## WHAT TO PRODUCE
Which lines in the data contain the word "down"? Please copy each of them.

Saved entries
□ □ □ □ □ □ □
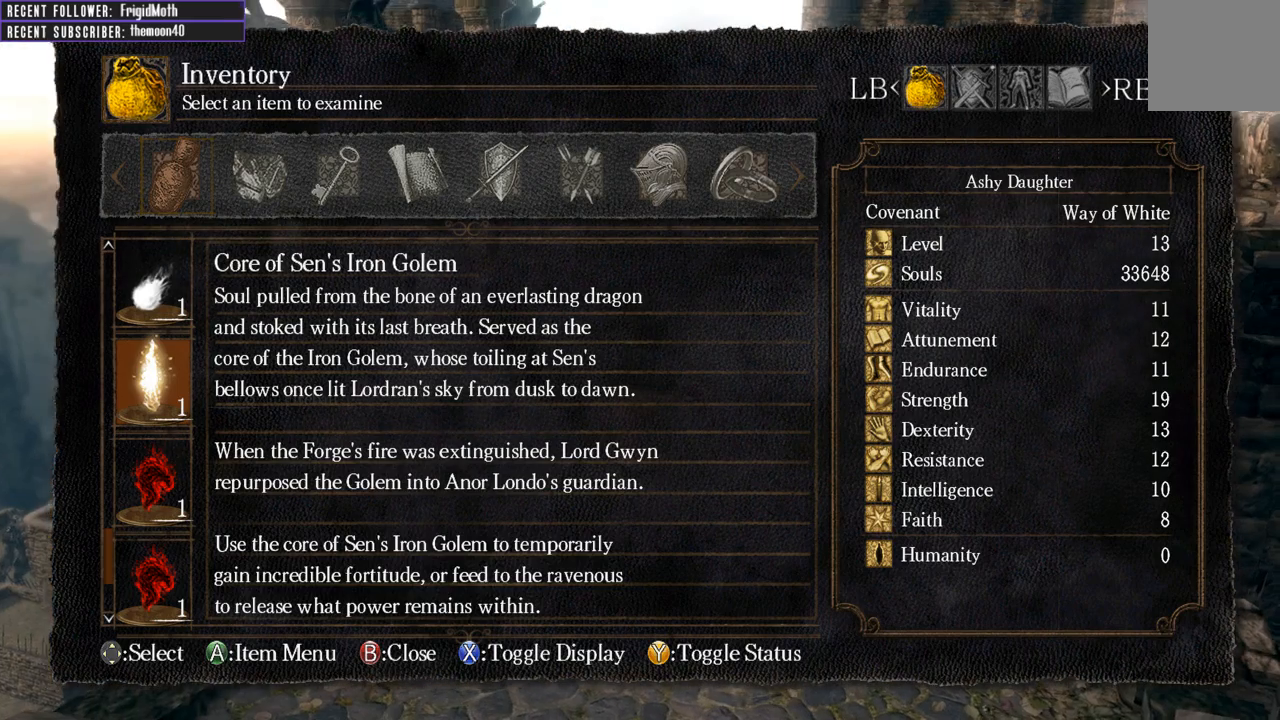
{"buttons": [], "left_stick": "center", "right_stick": "center", "events": [[33, "right_stick", "center"]]}
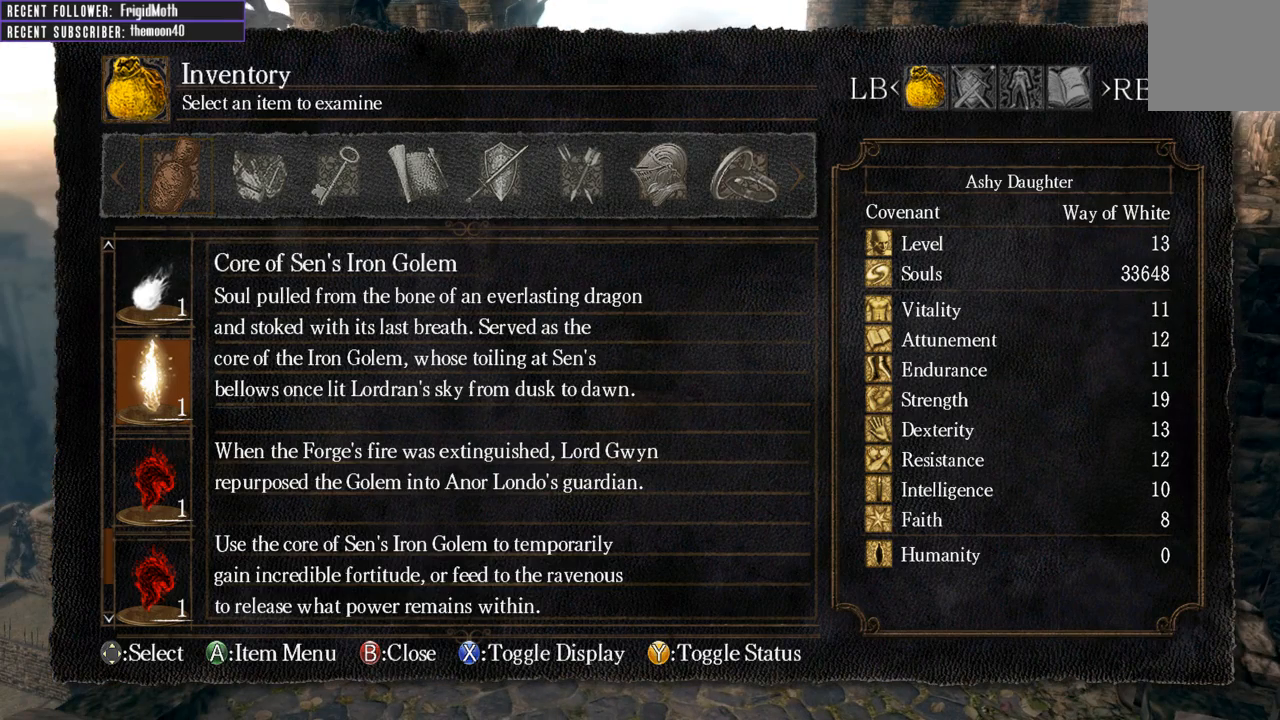
{"buttons": ["DPAD_UP"], "left_stick": "center", "right_stick": "center", "events": [[17, "DPAD_UP", "down"], [133, "DPAD_UP", "up"], [217, "DPAD_UP", "down"]]}
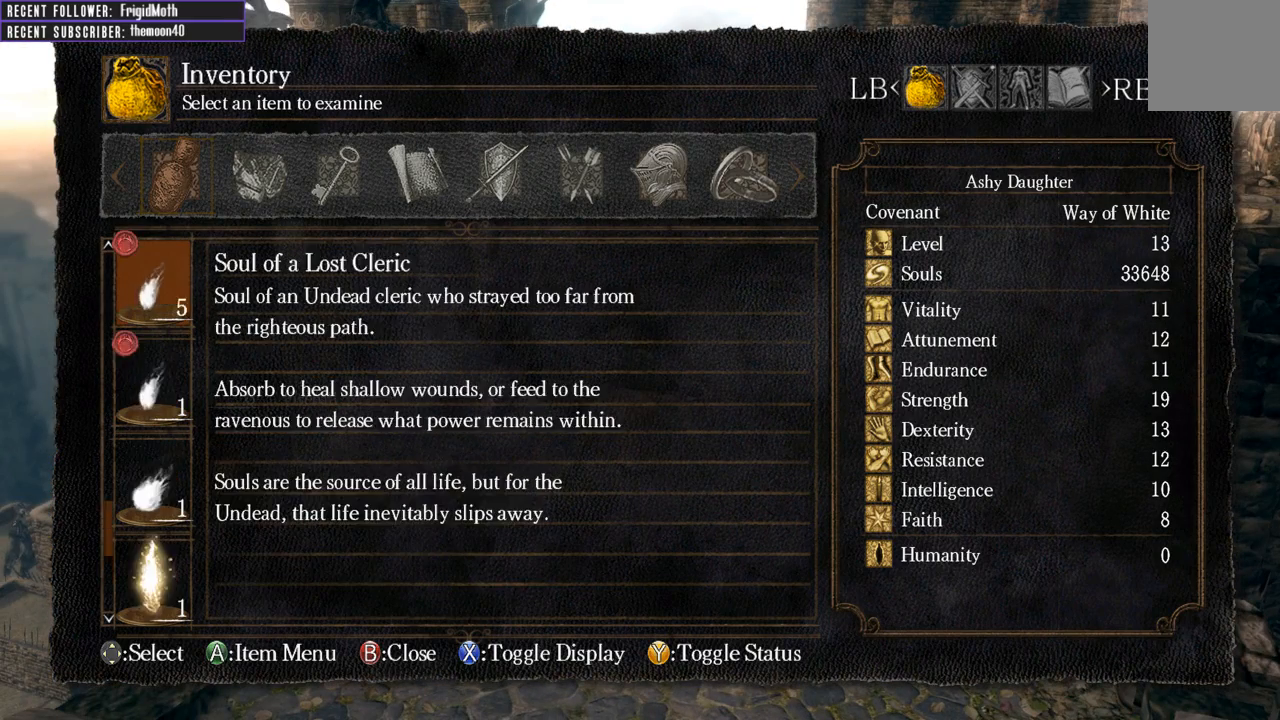
{"buttons": ["DPAD_UP"], "left_stick": "center", "right_stick": "right", "events": [[83, "DPAD_UP", "up"], [167, "DPAD_UP", "down"], [367, "right_stick", "right"]]}
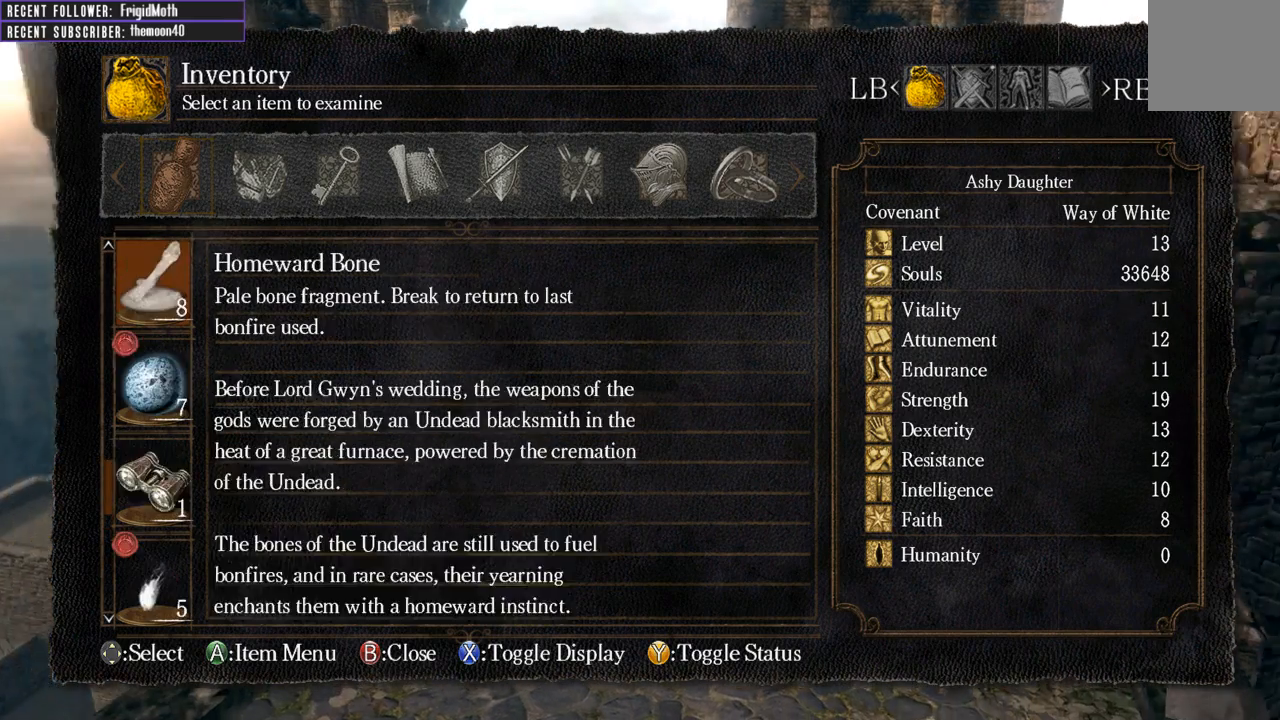
{"buttons": ["DPAD_UP"], "left_stick": "center", "right_stick": "center", "events": [[67, "right_stick", "center"]]}
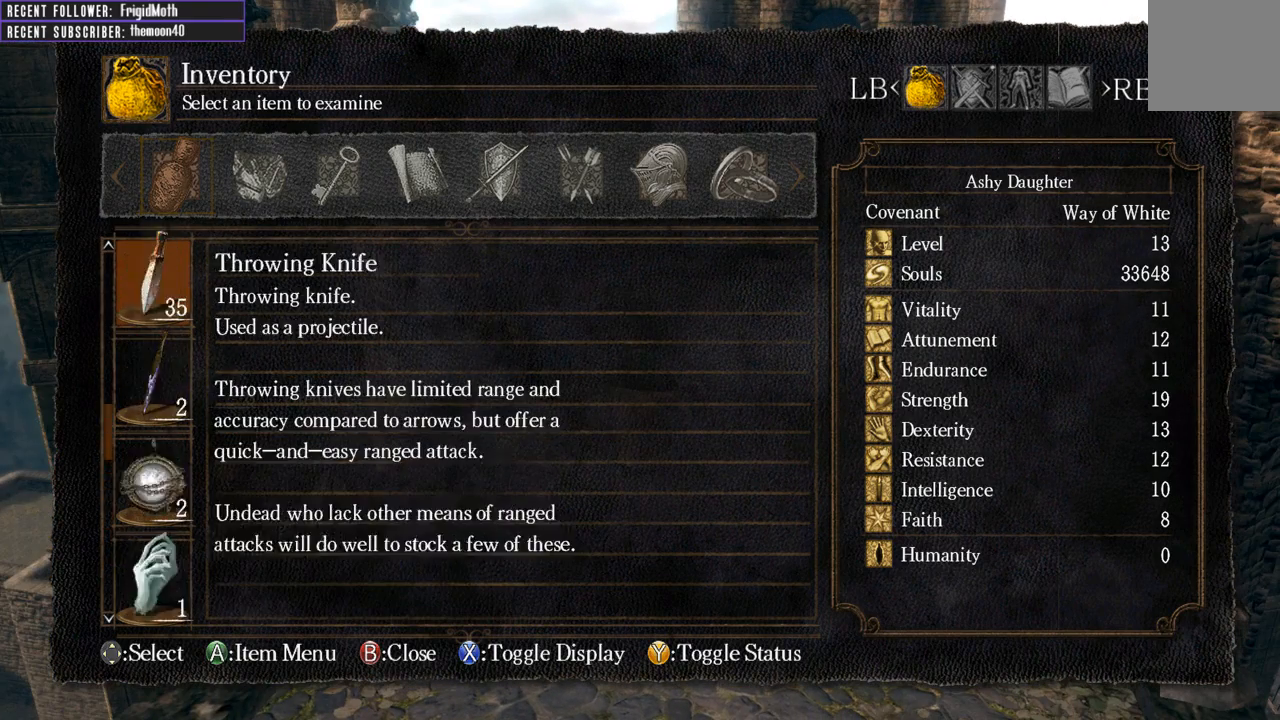
{"buttons": ["DPAD_UP"], "left_stick": "center", "right_stick": "center", "events": []}
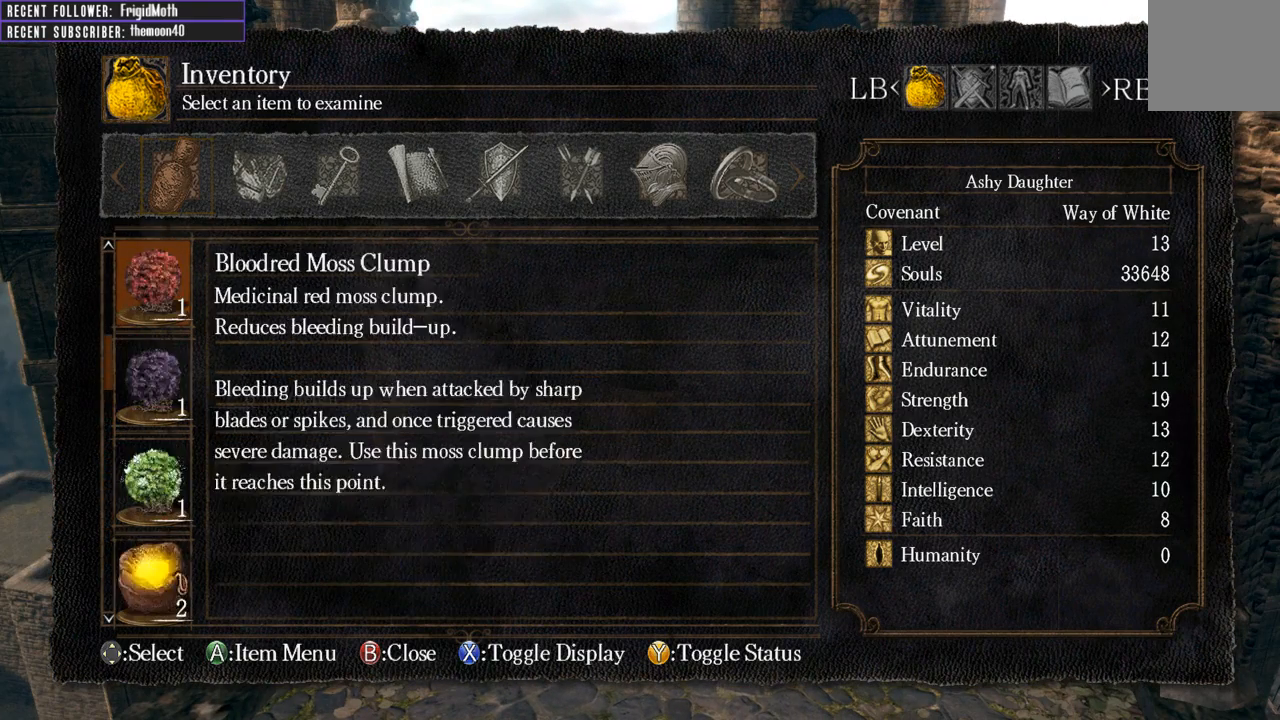
{"buttons": ["DPAD_UP"], "left_stick": "center", "right_stick": "center", "events": []}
□ □ □ □ □ □ □
## EXERCISE RESULT
{"buttons": ["DPAD_UP"], "left_stick": "center", "right_stick": "center", "events": [[17, "DPAD_UP", "down"], [133, "DPAD_UP", "up"], [217, "DPAD_UP", "down"]]}
{"buttons": ["DPAD_UP"], "left_stick": "center", "right_stick": "right", "events": [[83, "DPAD_UP", "up"], [167, "DPAD_UP", "down"], [367, "right_stick", "right"]]}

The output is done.